PUBLISHED: 08:01 09 August 2018 | UPDATED: 08:11 09 August 2018

The car which was reported stolen on July 31, has been left almost unrecognisable. Picture: CONTRIBUTED

The car which was reported stolen on July 31, has been left almost unrecognisable. Picture: CONTRIBUTED


The owner of a classic British sports car which was stolen and burnt out by thieves said he lost irreplaceable mementos in the blaze.

The Triumph was built in 1973. Picture: CONTRIBUTEDThe Triumph was built in 1973. Picture: CONTRIBUTED

The owner of the Triumph GTG Mk3, Gary Aldam, said he parked the car in its usual spot in Cannons Mill Lane, Bishops Stortford, opposite his home on July 30 at 10.30pm and the next day it had gone.

Mr Aldam, 56, believes the car was stolen and was told on Monday that the Triumph had been found “burnt out” in Folly Mill Lane, between Thaxted and Great Easton.

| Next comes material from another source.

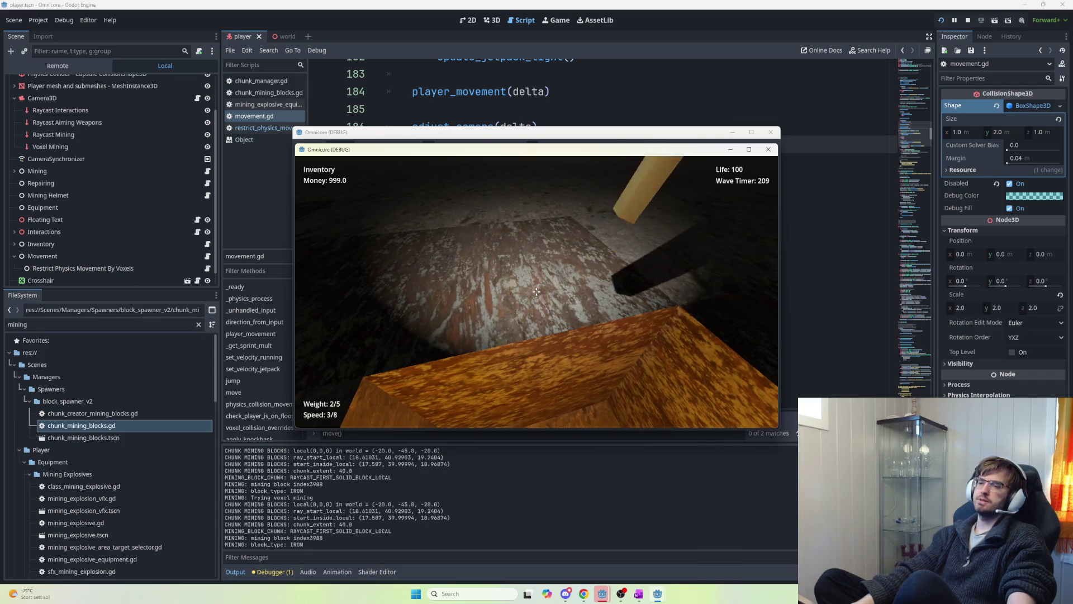
left_click(536, 292)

The Triumph was bought by Mr Aldam about six years ago as a bit of an “indulgence” and was the only vintage car he owned.

He said: “It’s a classic British sports car, there’s not a vast number of them about. If anybody was targeting it because of what is was, why was it destroyed? It’s not like the parts themselves are rare so maybe they realised it wasn’t worth as much as they thought or there’s so many people out there looking for it.”

Mr Aldam had taken part in the London to Brighton Classic Car Run in the car with his wife and lots of mementos from the event were stored in the vehicle.

He said: “[The classic car run] was fantastic, really good but I have lost all the mementos from the day like the brass plaque, because they were in the car. They’re probably a melted puddle now. I was lining up to do a few more races and events this year and next year, now I clearly won’t be doing that.”

Mr Aldam, a management consultant, said: “I was fond of that model. It’s a lovely small British sports car. At the time I bought it, it was relatively cheap. I was looking for something that was a bit of an investment. I just liked the shape of it. It was the car I had been looking for.”

A spokesman for Hertfordshire Constabulary said: “Unfortunately in this case no further investigative opportunities were identified in the form of CCTV, witness accounts or forensic evidence and therefore the crime was finalised in line with the force policy.

“The vehicle was recorded on the police national computer database as stolen so that if the registration was picked up by any ANPR cameras across the country, it would be flagged to the local force and followed up accordingly.

“However, we were informed on August 7 that a fire-damaged vehicle suspected to be the stolen Triumph had been found in Essex. Enquiries are ongoing in order to recover the vehicle and examine it for forensic opportunities.”